Autor de libros dirigidos fundamentalmente a la juventud, en los que pretende liberarla de prejuicios, mostrarle un método de conducta individual y hacer que se autoexprese, me resultó fácil entrar en comunicación con el maestro, debido sin duda a ese comportamiento vital suyo. Poco a poco fui descubriendo al personaje: de mediana estatura, flácido, lento caminar filosófico, apoyado en su bordón; ojos grandes y escrutadores —ojos de asombro—; cabello blanco debajo de boina vasca, remembranza ésta de sus años de consulado en Bilbao y del ancestro español de su apellido materno: Ochoa. Tenía 63 años de edad y por causa de su sordera, solía colocar la mano abierta detrás de la oreja grande y saliente, para escuchar. Hablaba con fluidez y gracia, paladeando las palabras. Poseía una especie de halo de grandeza similar al que debió emanar de los sabios pensadores de la filosofía griega.

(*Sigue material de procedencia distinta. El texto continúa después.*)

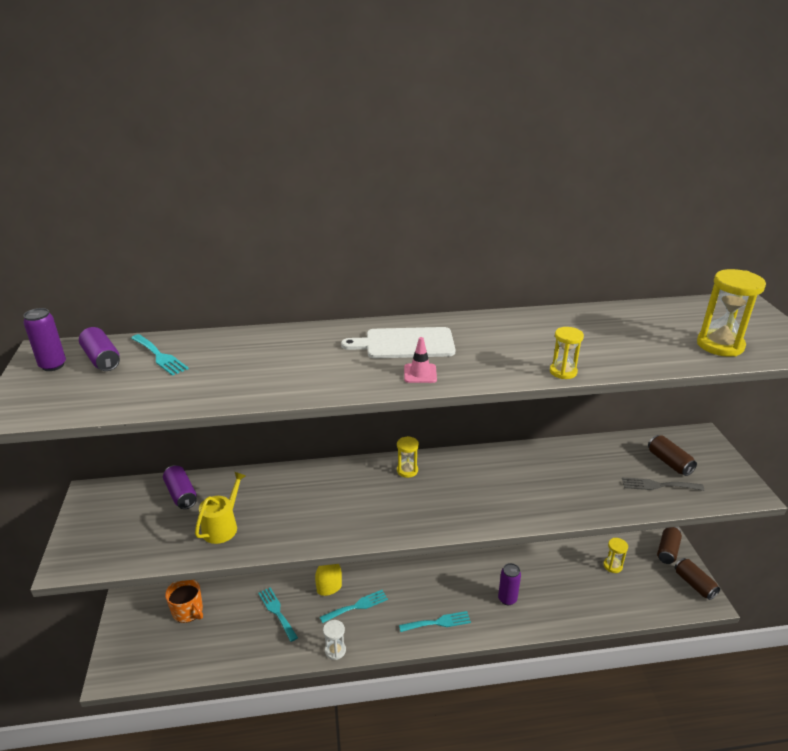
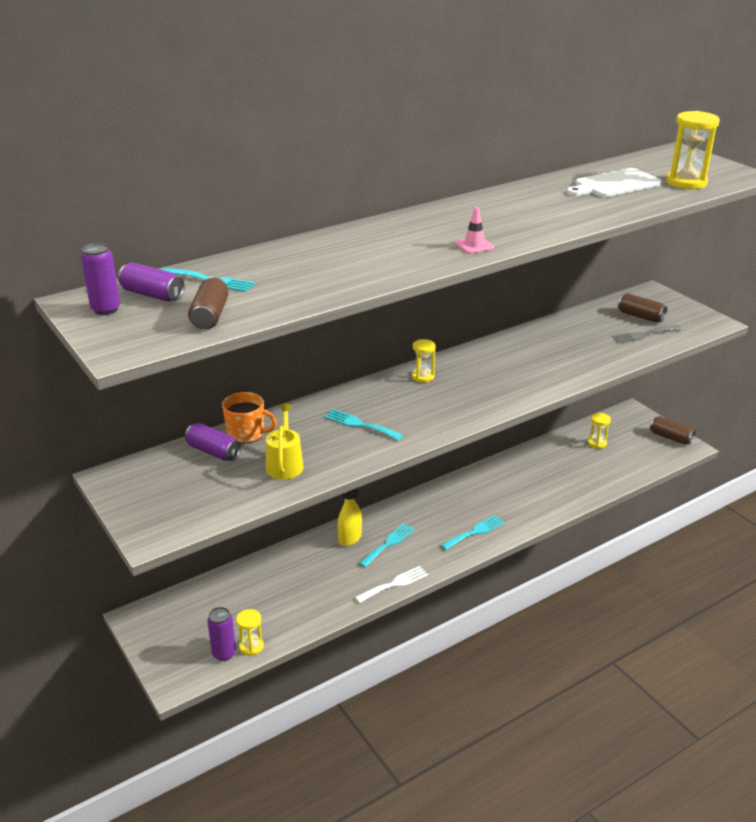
camera: 25 degrees left, 0 degrees up
orange mug [165,580,203,623] -> orange mug moved to [222,392,277,444]
turquoise fork [258,588,298,642] -> turquoise fork moved to [324,409,403,441]
white hourglass [323,620,346,660] -> white fork [355,566,428,603]
white cutting board [341,327,456,358] -> white cutting board moved to [567,168,662,197]
purple can [498,563,521,605] -> purple can moved to [207,607,236,661]
yellow hourglass [550,327,584,379] -> yellow hourglass moved to [236,609,264,656]
brown can [657,527,682,564] -> brown can moved to [188,277,229,329]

En aquella época era notorio su optimismo. Palpitaba con la realización de un nuevo y estimulante proyecto, el de escribir un libro concebido así: “…duro, límpido, vivido, que fuera para después de que pase el jaleo, para los que vendrán…”.

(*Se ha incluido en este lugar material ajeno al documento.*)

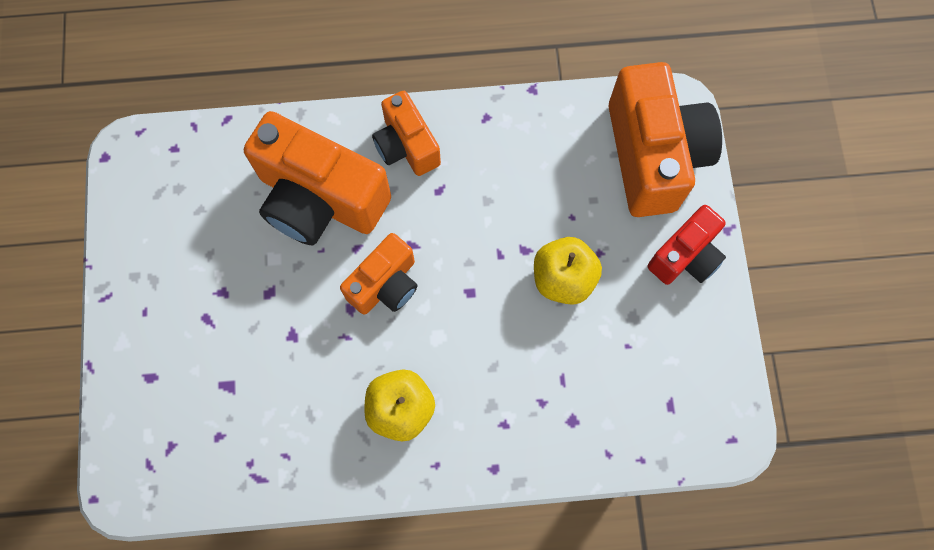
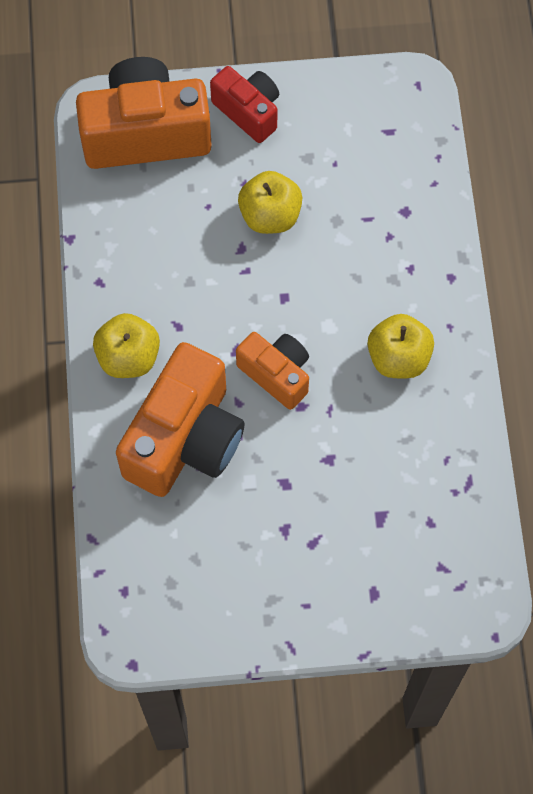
camera: 90 degrees left, 5 degrees down
orange camera [372,91,441,176] -> yellow apple [93,313,160,378]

Estaba tomada una decisión trascendental: retornar a la literatura. De ella se había alejado el prolífico escritor desde el lejano año de 1941 cuando anunciara con perfiles dramáticos, e influenciado por los fenómenos de descomposición del yo y grande hombre incomprendido, la muerte del maestro de escuela Manjarrés.

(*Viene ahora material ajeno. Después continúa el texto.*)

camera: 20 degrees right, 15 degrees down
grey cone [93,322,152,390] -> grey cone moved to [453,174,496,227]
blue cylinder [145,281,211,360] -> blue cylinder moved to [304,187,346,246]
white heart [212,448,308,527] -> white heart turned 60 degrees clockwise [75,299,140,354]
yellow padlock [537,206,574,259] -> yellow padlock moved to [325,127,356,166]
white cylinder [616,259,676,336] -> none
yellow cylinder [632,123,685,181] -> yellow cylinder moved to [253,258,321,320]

Prolongado silencio que quedaría interrumpido en 1959 con la publicación del Libro de los viajes o de las presencias.

Una circunstancia adicional estimuló mis visitas a Otraparte: el haber fundado precisamente en aquel año, una revista universitaria. El maestro nos honró con su colaboración y así fue formándose una amistad que sólo lograría ser interrumpida —o quizá mejor, transformada un poco— por su muerte acaecida un lustro después.

La motivación para escribir este esbozo biográfico reside ahí: en razones de experiencia vital y la devoción por la obra filosófica y literaria de Fernando González.

Por haber tenido la osadía de “vivir a la enemiga” y desnudar vicios de comportamiento —intuyó con perspicacia que sus compatriotas no podrán encontrarse sino en “vientres vírgenes aún…”—, fue rudamente controvertido, desdeñado, silenciado. Pero es lo cierto que al descubrir fascinantes mundos interiores y expresar su verdad en un estilo diáfano, directo, denso y cautivante, dejó atrás una manera alambicada, metafórica y artificial de hacer literatura.

Por ese camino nos introdujo en formas y métodos nuevos, originales y llenos de vitalidad, que van mostrando un camino individual, el de cada uno de nosotros, irrigado de sinceridad y perspectivas de futuro.

Es, pues, un pensador de singulares características, no solamente en las letras colombianas sino también en las hispanoamericanas, en donde está llamado a ejercer una creciente influencia sobre las nuevas generaciones.

Sobre todo, porque el conjunto de su obra contiene un admirable mensaje de autenticidad.

Fuente:

Henao Hidrón, Javier. Fernando González, Filósofo de la Autenticidad. L. Vieco e Hijas Ltda., quinta edición (ampliada), Medellín, enero de 2008, pp. 31 – 33.